A spin-out from the European Graphene Flagship, INBRAIN is developing graphene-based electrodes for brain implants — ultrathin, flexible, highly conductive films that can be placed directly against neural tissue with minimal disruption. Unlike many conventional implant materials, which rely on stiff metals or synthetic polymers, graphene offers a rare combination of mechanical compliance, electrical performance, and biocompatibility.
The company has already completed a first-in-human implantation study and is now targeting clinical applications in conditions like Parkinson’s, epilepsy, and dementia. It’s a quiet but remarkable example of how 2D materials aren’t just improving circuits — they’re beginning to interface with the nervous system itself.
Naturally, the idea of putting graphene into the body raises questions about toxicity and biodegradability. But here, too, the field has made strides. Research led by Bengt Fadeel at the Karolinska Institute has shown that graphene oxide — depending on its structure and functionalisation — can be broken down by the immune system, and that it may, in some forms, be less cytotoxic than carbon nanotubes or other advanced materials.
None of this means the ethical questions are settled. But it does suggest that a future with soft, adaptable, biologically integrated electronics is no longer a distant thought experiment. Neural interfaces made from 2D materials are already entering the clinic — for some patients, that future is now.
Layered Histories
As with most conferences, some of the most insightful moments happened not on stage but over coffee — in the gaps between sessions, where people dropped their guard and spoke more freely.
One such moment came in conversation with Andrew Strudwick of Manchester University’s Graphene Engineering Innovation Centre. He mentioned that their facility boasts excellent roll-to-roll capabilities for CVD-based production — but doesn’t work with epitaxy. The irony? Strudwick himself did his PhD in epitaxy. And in his view, Sweden is quietly leading the charge in this area.

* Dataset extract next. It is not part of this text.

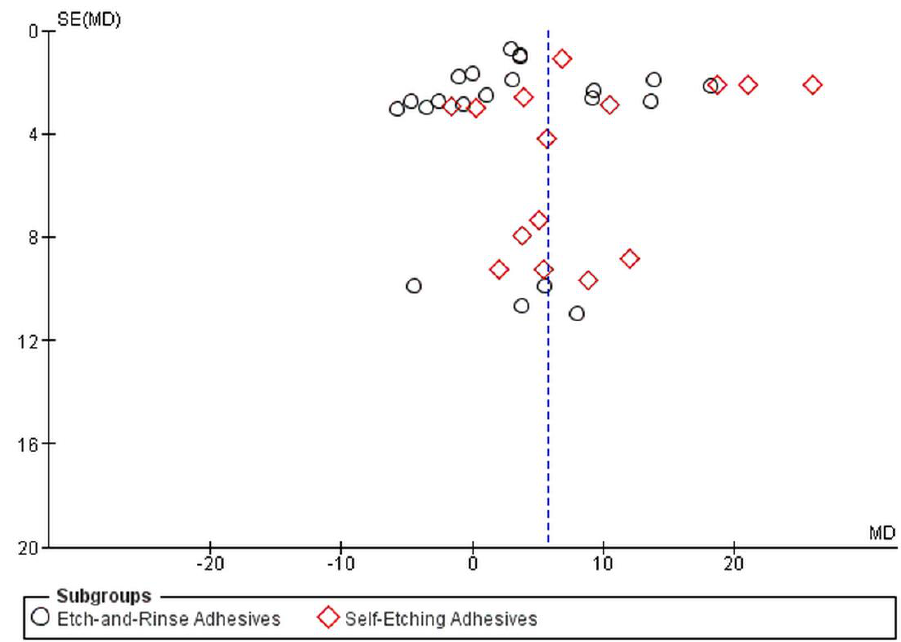
Figure 2. Funnel plot of the included studies.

That remark offered a more layered map than the usual dichotomy between composite powders and nanoelectronics. Within the electronics pathway, the divergence between CVD and epitaxy suggests multiple routes forward, each with its own requirements when it comes to crystal structure, substrate integration, and material purity.

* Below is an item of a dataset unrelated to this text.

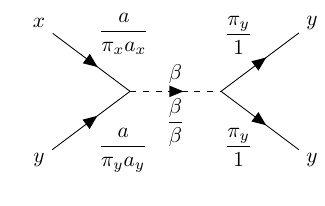
Figure 3. Diagram for interaction x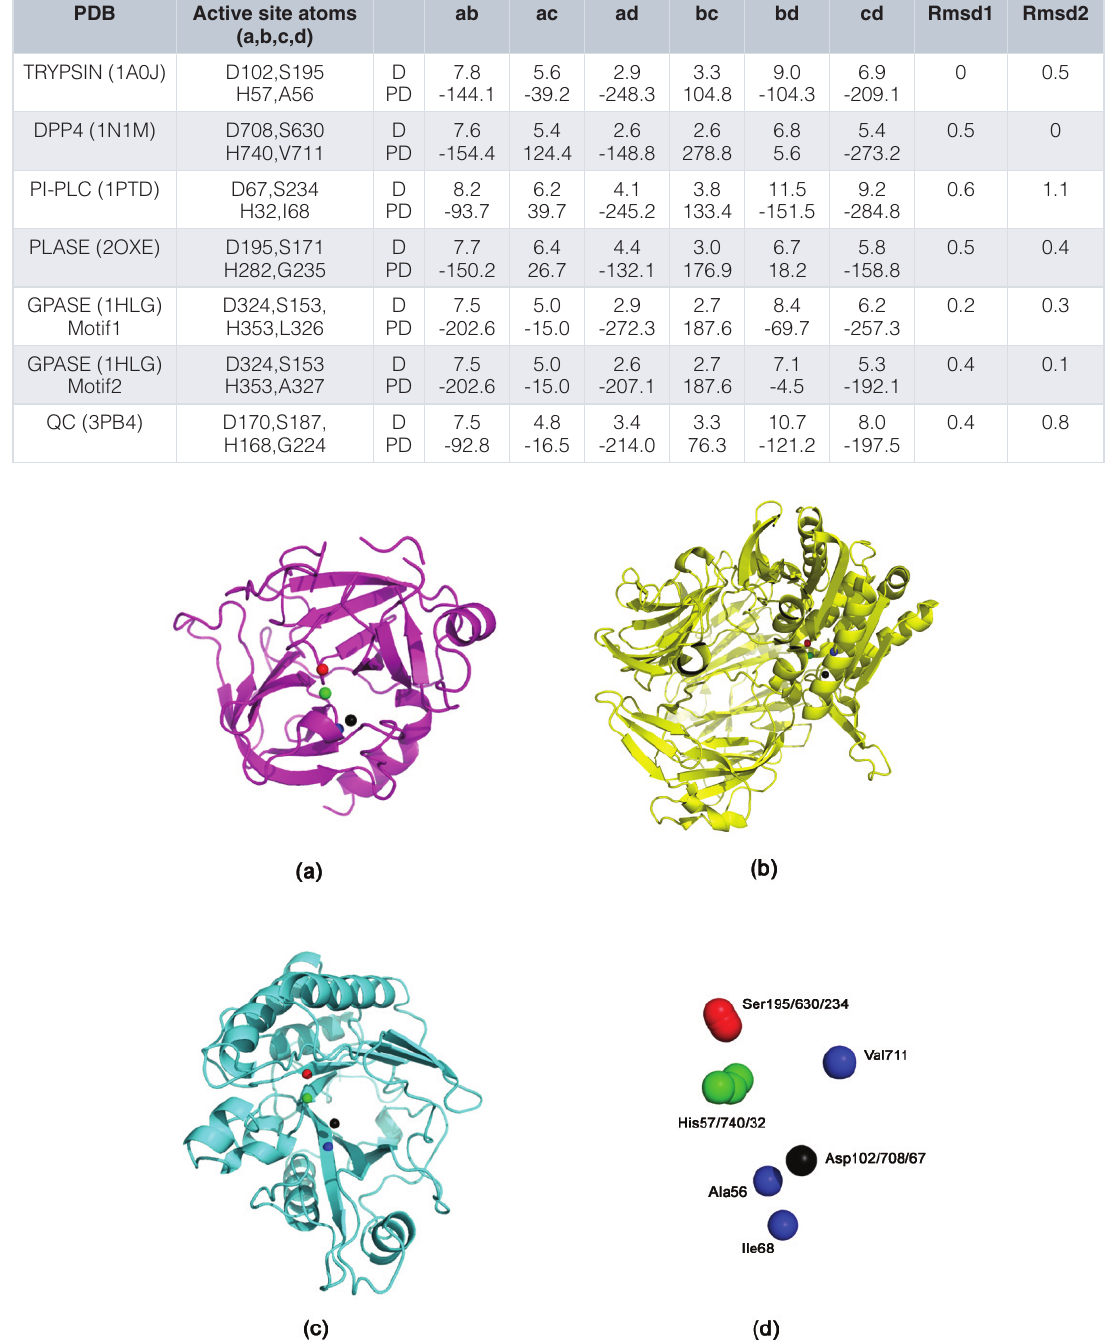
Figure 1. The active site residues in Trypsin, DPP4 and PI-PLC. ( a ) Trypsin (PDBid:1A0J) ( b ) DPP4 (PDBid:1N1M); ( c ) PI-PLC (PDBid:1PTD) ( d ) Superimposing the active site residues using DE- CAAF 35 . The superimposition can be viewed in Superimposeproteins.p1m in Dataset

And it’s in this technological tension that the longer arc of material history starts to reveal itself.
Epitaxy isn’t new. Nor are many of the materials now grouped under the 2D umbrella. TMDs were used in bulk form well before they became monolayer celebrities. MXenes trace their lineage back to the so-called MAX phases — ternary carbides and nitrides first studied in the 1990s.
This new wave, in other words, isn’t only about discovering new things. It’s about shrinking them, reconfiguring them, and occasionally rediscovering what was already there. That blend of continuity and reorientation might explain why the 2D materials landscape remains so difficult to pin down. It’s less a rupture than a reshuffling — a reminder that revolutions sometimes happen in layers.
Soft Signals
By the end of the week, my notebook was full and my thoughts a little scrambled. The science had been dense, the pace relentless, and I’d long since let go of any ambition to follow it all. But that was never the point. I hadn’t come to master the field — only to get a feel for its texture, its momentum, its mood.

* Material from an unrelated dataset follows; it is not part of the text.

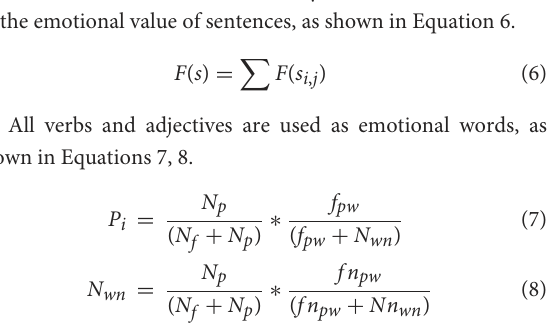
are calculated, and the text is judged as the emotion category corresponding to the highest score, as shown in Equation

And what lingered most wasn’t the technology. It was the tone.
I’d arrived with a quiet suspicion — the sense that this conference might feel just like every other: densely packed with brilliant men talking too fast. But something was different. There was more space in the room. More women on stage. More listening. More willingness to admit not knowing. In a field still finding its shape, tone is culture — and culture shapes what gets built.